1. Field of the Invention
This invention relates to developing core loading pattern designs for a core of a nuclear reactor.
2. Related Art
A nuclear reactor such as a boiling water reactor (BWR) or pressurized water reactor (PWR), for example, may operate from about one to two years on a single core loading of fuel. Upon completion of a given period (energy cycle), approximately ¼ to ½ of the least reactive fuel (oldest or most burnt) may be discharged from the reactor.
The operation of the cycle may depend on the placement of the fuel assemblies (fresh fuel, once-burnt fuel, twice-burnt fuel, etc.). Due to the presence of burnable poisons in the core, such as gadolinium, for example, the characteristics of the fresh fuel, once-burnt fuel, and twice-burnt fuel assemblies may be different. The fresh fuel assembly is typically less reactive at the Beginning-of-Cycle (BOC), as compared to a once-burnt fuel bundle, due to the presence of gadolinium. At the End-of-Cycle (EOC), since most or all of the poison has burnt out, the fresh assemblies are typically more reactive than the once-burnt fuel. Although the shape of an exposure dependent reactivity curve of the twice-burnt fuel may be similar to that of the once-burnt fuel, the reactivity of the twice-burnt fuel is smaller in magnitude. By combining fresh, once-burnt, and twice-burnt fuel assemblies, however, a substantially even reactivity may be achieved across the core, throughout the energy cycle.
In addition to reactivity considerations, the placement of fuel assemblies (“fuel bundles”) may impact thermal limits, power shaping, and fuel cycle economics. If fuel bundles, too high in reactivity, are placed face-adjacent, inadequate margin to reactivity thresholds or thermal limits may result. Cycle length may also be increased by the placement of a greater number of reactive bundles toward the center of the core, rather than placing these reactive fuel bundles at the periphery of the core. Accordingly, a core loading pattern may define many of the most important considerations for a nuclear fuel cycle.
Traditionally, core loading design determinations have been made on a trial and error basis. A current process being used is a stand-alone manual core loading pattern design process that requires a designer to repeatedly enter reactor plant specific operational parameters into an ASCII text file, which is an input file.
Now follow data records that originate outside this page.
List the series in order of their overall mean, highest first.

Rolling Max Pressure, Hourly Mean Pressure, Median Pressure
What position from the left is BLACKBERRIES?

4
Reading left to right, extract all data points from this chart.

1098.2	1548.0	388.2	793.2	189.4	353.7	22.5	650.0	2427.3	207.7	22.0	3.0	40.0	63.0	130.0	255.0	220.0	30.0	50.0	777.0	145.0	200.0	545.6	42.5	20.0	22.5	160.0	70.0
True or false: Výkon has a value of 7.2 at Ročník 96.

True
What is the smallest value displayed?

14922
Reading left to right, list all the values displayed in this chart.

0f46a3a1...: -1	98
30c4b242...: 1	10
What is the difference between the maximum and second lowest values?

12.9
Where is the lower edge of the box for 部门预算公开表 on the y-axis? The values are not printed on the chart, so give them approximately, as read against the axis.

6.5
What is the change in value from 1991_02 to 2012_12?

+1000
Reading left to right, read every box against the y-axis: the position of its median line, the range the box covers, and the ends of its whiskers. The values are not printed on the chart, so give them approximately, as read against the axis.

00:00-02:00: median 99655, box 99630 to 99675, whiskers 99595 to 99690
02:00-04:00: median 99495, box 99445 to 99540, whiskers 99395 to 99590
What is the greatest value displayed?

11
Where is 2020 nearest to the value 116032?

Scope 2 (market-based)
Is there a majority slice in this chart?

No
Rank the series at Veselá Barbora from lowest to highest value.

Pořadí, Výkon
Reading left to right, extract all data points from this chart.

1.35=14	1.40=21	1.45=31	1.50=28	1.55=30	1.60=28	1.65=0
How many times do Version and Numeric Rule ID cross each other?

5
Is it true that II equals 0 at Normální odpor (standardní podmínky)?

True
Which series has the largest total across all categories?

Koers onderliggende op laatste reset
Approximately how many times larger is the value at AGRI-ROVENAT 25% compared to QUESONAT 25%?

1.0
Data entered into the input file may include blade notch positions of control blades (if the evaluated reactor is a boiling water reactor (BWR)), core flow, core exposure, which may be the amount of burn in a core energy cycle, measured in mega-watt (or giga-watt days per short time (MWD/st, GWD/st), etc.
A Nuclear Regulatory Commission (NRC) licensed core simulation program reads the resulting input file and outputs the results of the simulation to a text or binary file. A designer then may evaluate the simulation output to determine if the design criteria has been met, and to verify that no violations of margins to thermal limits have occurred. Failure to meet design criteria (i.e., violations of one or more limits) require a manual modification to the input file. Specifically, the designer would manually change one or more operation parameters, and re-perform the core simulation program. This process was repeated until a satisfactory core loading pattern design was achieved.
This process is extremely time consuming. The required ASCII text files are laborious to construct, and often are error prone. The files are usually ASCII format and extremely long, sometimes exceeding one thousand or more lines of code. A single error in the file could result in a crash of the simulator, or worse, may result in a mildly errant result that could be hard to initially detect, but which would profligate with time and iterations to perhaps reduce core cycle energy, if an actual operating nuclear reactor core was loaded in accordance with the erroneous core loading pattern.
Further, no assistance is provided via the manual iterative process in order to guide a designer toward a more favorable core loading pattern design solution. In the current process, the responsible designer or engineer's experience and intuition are the sole means of determining a core loading pattern design solution.